### TASK DETAILS
Copy out the entries that follow exactly, leaving every picture behind.

---

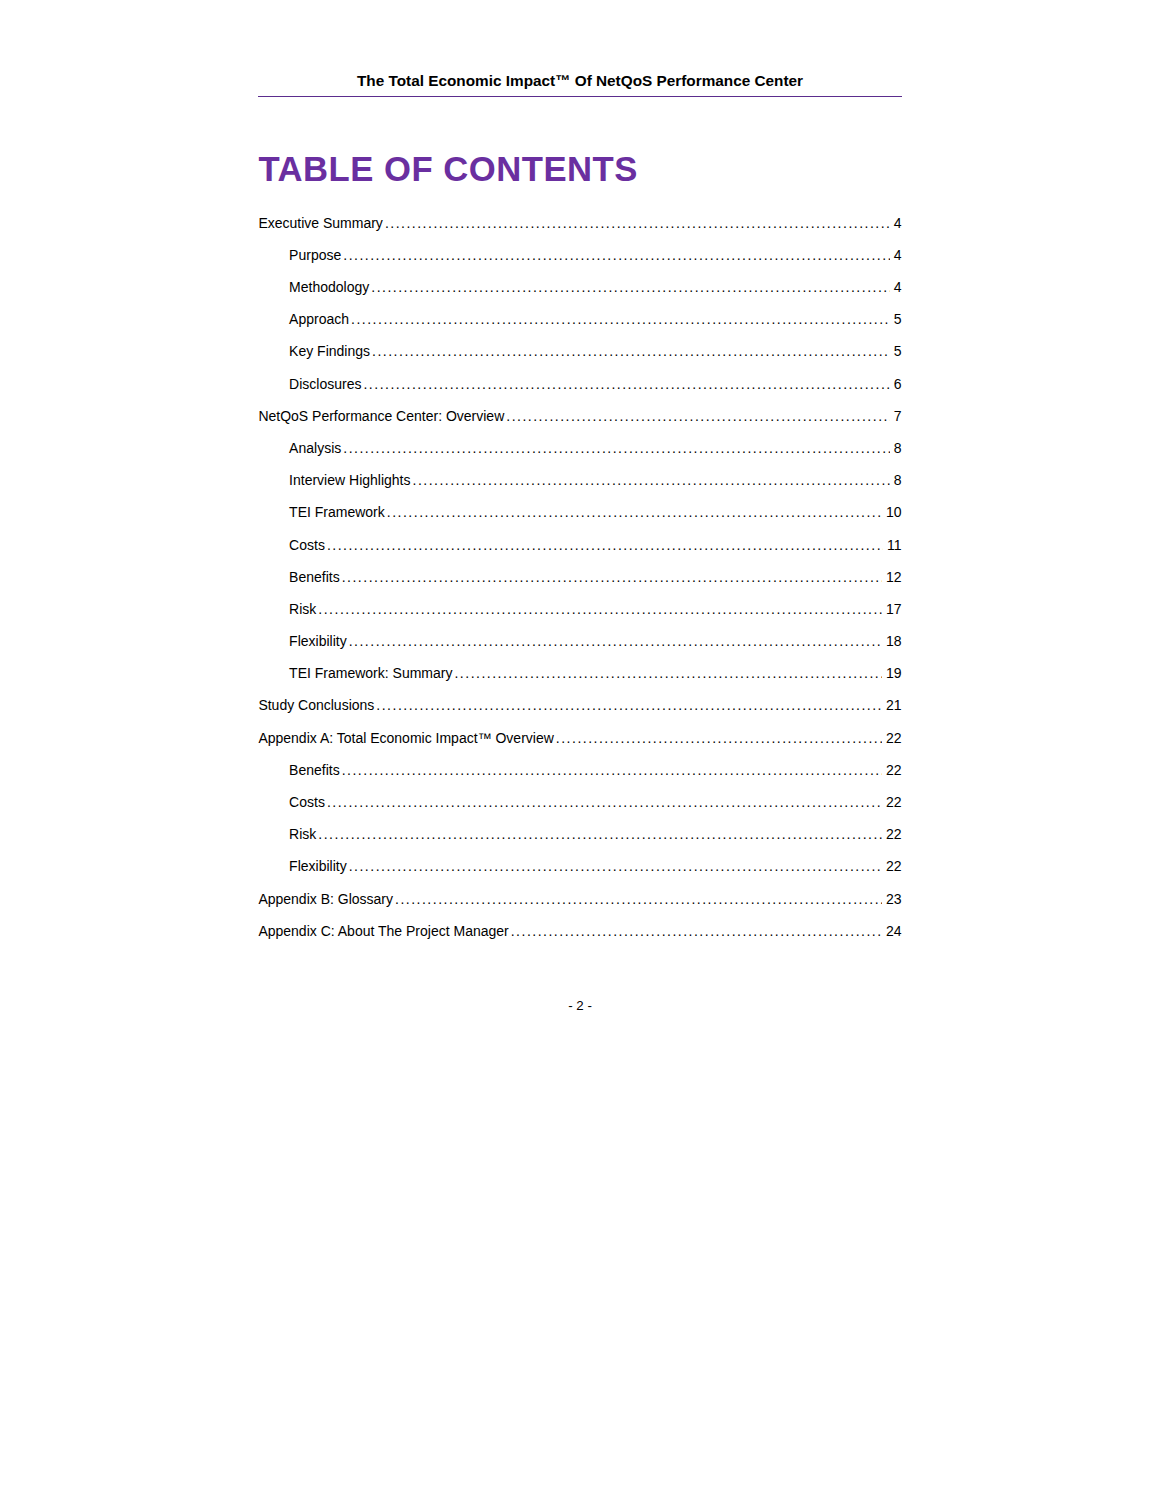The Total Economic Impact™ Of NetQoS Performance Center
TABLE OF CONTENTS
Executive Summary .................................................................................................................................. 4
Purpose ............................................................................................................................................. 4
Methodology ..................................................................................................................................... 4
Approach .......................................................................................................................................... 5
Key Findings .................................................................................................................................... 5
Disclosures ....................................................................................................................................... 6
NetQoS Performance Center: Overview ......................................................................................... 7
Analysis ............................................................................................................................................. 8
Interview Highlights ......................................................................................................................... 8
TEI Framework .............................................................................................................................. 10
Costs ................................................................................................................................................ 11
Benefits ............................................................................................................................................ 12
Risk ................................................................................................................................................... 17
Flexibility .......................................................................................................................................... 18
TEI Framework: Summary ............................................................................................................. 19
Study Conclusions ................................................................................................................................. 21
Appendix A: Total Economic Impact™ Overview .......................................................................... 22
Benefits ............................................................................................................................................ 22
Costs ................................................................................................................................................ 22
Risk ................................................................................................................................................... 22
Flexibility .......................................................................................................................................... 22
Appendix B: Glossary .............................................................................................................................. 23
Appendix C: About The Project Manager ....................................................................................... 24
- 2 -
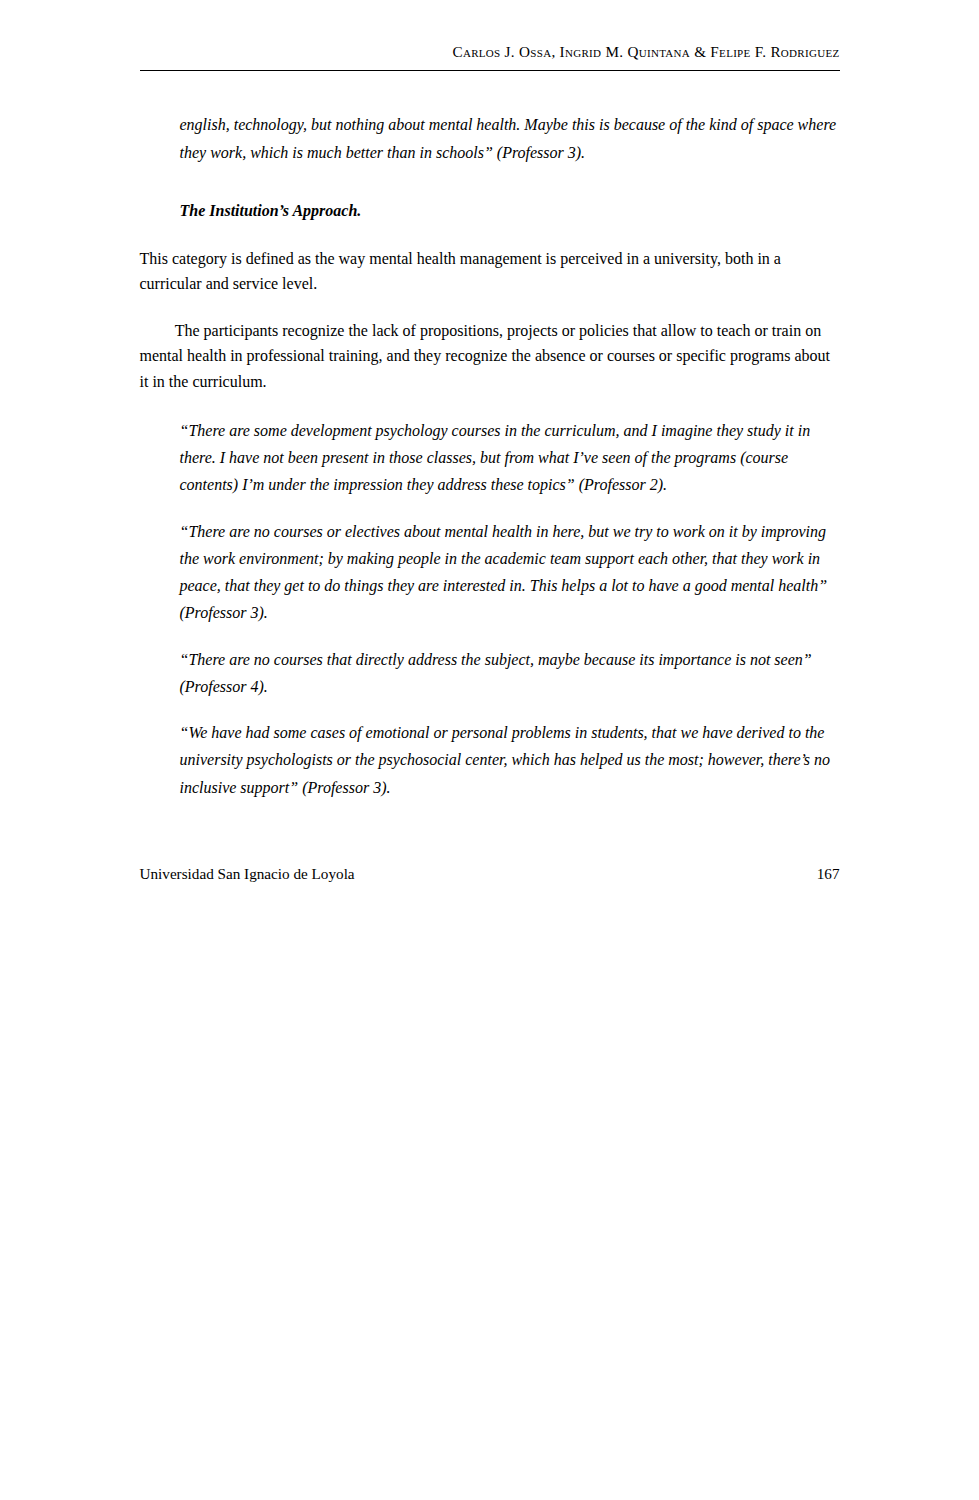Carlos J. Ossa, Ingrid M. Quintana & Felipe F. Rodriguez
english, technology, but nothing about mental health. Maybe this is because of the kind of space where they work, which is much better than in schools” (Professor 3).
The Institution’s Approach.
This category is defined as the way mental health management is perceived in a university, both in a curricular and service level.
The participants recognize the lack of propositions, projects or policies that allow to teach or train on mental health in professional training, and they recognize the absence or courses or specific programs about it in the curriculum.
“There are some development psychology courses in the curriculum, and I imagine they study it in there. I have not been present in those classes, but from what I’ve seen of the programs (course contents) I’m under the impression they address these topics” (Professor 2).
“There are no courses or electives about mental health in here, but we try to work on it by improving the work environment; by making people in the academic team support each other, that they work in peace, that they get to do things they are interested in. This helps a lot to have a good mental health” (Professor 3).
“There are no courses that directly address the subject, maybe because its importance is not seen” (Professor 4).
“We have had some cases of emotional or personal problems in students, that we have derived to the university psychologists or the psychosocial center, which has helped us the most; however, there’s no inclusive support” (Professor 3).
Universidad San Ignacio de Loyola 167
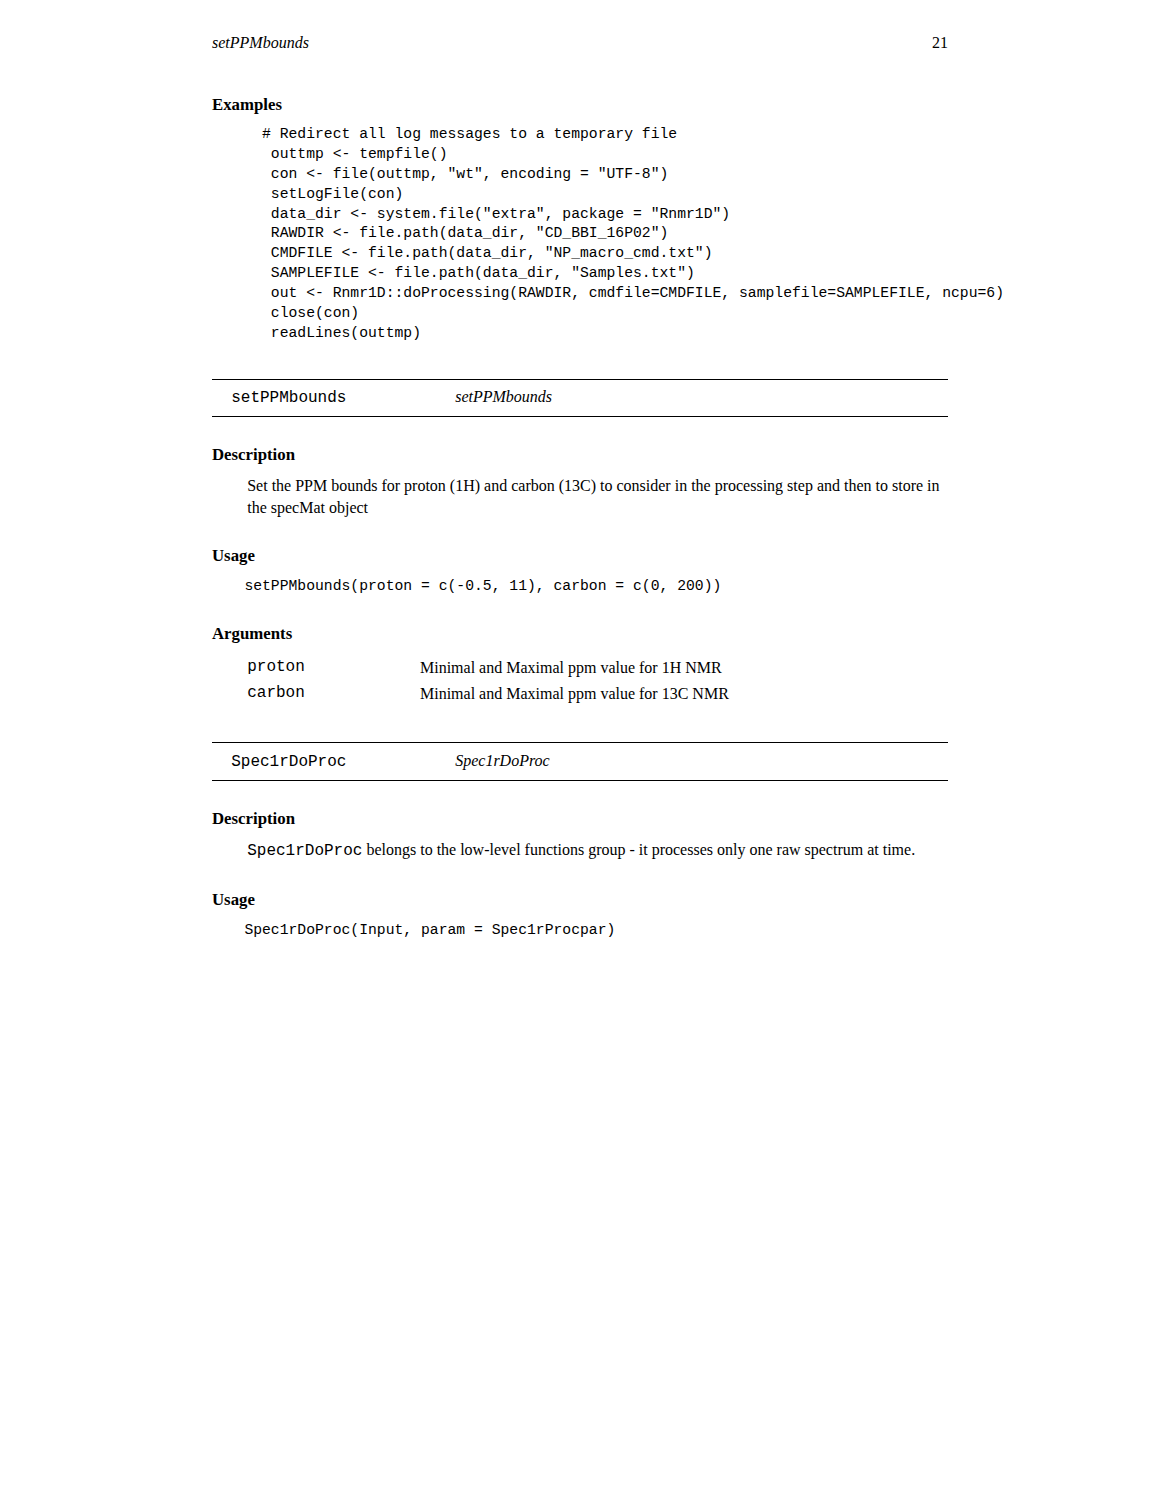setPPMbounds 21
Examples
  # Redirect all log messages to a temporary file
   outtmp <- tempfile()
   con <- file(outtmp, "wt", encoding = "UTF-8")
   setLogFile(con)
   data_dir <- system.file("extra", package = "Rnmr1D")
   RAWDIR <- file.path(data_dir, "CD_BBI_16P02")
   CMDFILE <- file.path(data_dir, "NP_macro_cmd.txt")
   SAMPLEFILE <- file.path(data_dir, "Samples.txt")
   out <- Rnmr1D::doProcessing(RAWDIR, cmdfile=CMDFILE, samplefile=SAMPLEFILE, ncpu=6)
   close(con)
   readLines(outtmp)
setPPMbounds setPPMbounds
Description
Set the PPM bounds for proton (1H) and carbon (13C) to consider in the processing step and then to store in the specMat object
Usage
setPPMbounds(proton = c(-0.5, 11), carbon = c(0, 200))
Arguments
| proton | Minimal and Maximal ppm value for 1H NMR |
| carbon | Minimal and Maximal ppm value for 13C NMR |
Spec1rDoProc Spec1rDoProc
Description
Spec1rDoProc belongs to the low-level functions group - it processes only one raw spectrum at time.
Usage
Spec1rDoProc(Input, param = Spec1rProcpar)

---

### EXPECTED ANSWER
The Total Economic Impact™ Of NetQoS Performance Center
TABLE OF CONTENTS
Executive Summary .................................................................................................................................. 4
Purpose ............................................................................................................................................. 4
Methodology ..................................................................................................................................... 4
Approach .......................................................................................................................................... 5
Key Findings .................................................................................................................................... 5
Disclosures ....................................................................................................................................... 6
NetQoS Performance Center: Overview ......................................................................................... 7
Analysis ............................................................................................................................................. 8
Interview Highlights ......................................................................................................................... 8
TEI Framework .............................................................................................................................. 10
Costs ................................................................................................................................................ 11
Benefits ............................................................................................................................................ 12
Risk ................................................................................................................................................... 17
Flexibility .......................................................................................................................................... 18
TEI Framework: Summary ............................................................................................................. 19
Study Conclusions ................................................................................................................................. 21
Appendix A: Total Economic Impact™ Overview .......................................................................... 22
Benefits ............................................................................................................................................ 22
Costs ................................................................................................................................................ 22
Risk ................................................................................................................................................... 22
Flexibility .......................................................................................................................................... 22
Appendix B: Glossary .............................................................................................................................. 23
Appendix C: About The Project Manager ....................................................................................... 24
- 2 -
Carlos J. Ossa, Ingrid M. Quintana & Felipe F. Rodriguez
english, technology, but nothing about mental health. Maybe this is because of the kind of space where they work, which is much better than in schools” (Professor 3).
The Institution’s Approach.
This category is defined as the way mental health management is perceived in a university, both in a curricular and service level.
The participants recognize the lack of propositions, projects or policies that allow to teach or train on mental health in professional training, and they recognize the absence or courses or specific programs about it in the curriculum.
“There are some development psychology courses in the curriculum, and I imagine they study it in there. I have not been present in those classes, but from what I’ve seen of the programs (course contents) I’m under the impression they address these topics” (Professor 2).
“There are no courses or electives about mental health in here, but we try to work on it by improving the work environment; by making people in the academic team support each other, that they work in peace, that they get to do things they are interested in. This helps a lot to have a good mental health” (Professor 3).
“There are no courses that directly address the subject, maybe because its importance is not seen” (Professor 4).
“We have had some cases of emotional or personal problems in students, that we have derived to the university psychologists or the psychosocial center, which has helped us the most; however, there’s no inclusive support” (Professor 3).
Universidad San Ignacio de Loyola 167
setPPMbounds 21
Examples
  # Redirect all log messages to a temporary file
   outtmp <- tempfile()
   con <- file(outtmp, "wt", encoding = "UTF-8")
   setLogFile(con)
   data_dir <- system.file("extra", package = "Rnmr1D")
   RAWDIR <- file.path(data_dir, "CD_BBI_16P02")
   CMDFILE <- file.path(data_dir, "NP_macro_cmd.txt")
   SAMPLEFILE <- file.path(data_dir, "Samples.txt")
   out <- Rnmr1D::doProcessing(RAWDIR, cmdfile=CMDFILE, samplefile=SAMPLEFILE, ncpu=6)
   close(con)
   readLines(outtmp)
setPPMbounds setPPMbounds
Description
Set the PPM bounds for proton (1H) and carbon (13C) to consider in the processing step and then to store in the specMat object
Usage
setPPMbounds(proton = c(-0.5, 11), carbon = c(0, 200))
Arguments
| proton | Minimal and Maximal ppm value for 1H NMR |
| carbon | Minimal and Maximal ppm value for 13C NMR |
Spec1rDoProc Spec1rDoProc
Description
Spec1rDoProc belongs to the low-level functions group - it processes only one raw spectrum at time.
Usage
Spec1rDoProc(Input, param = Spec1rProcpar)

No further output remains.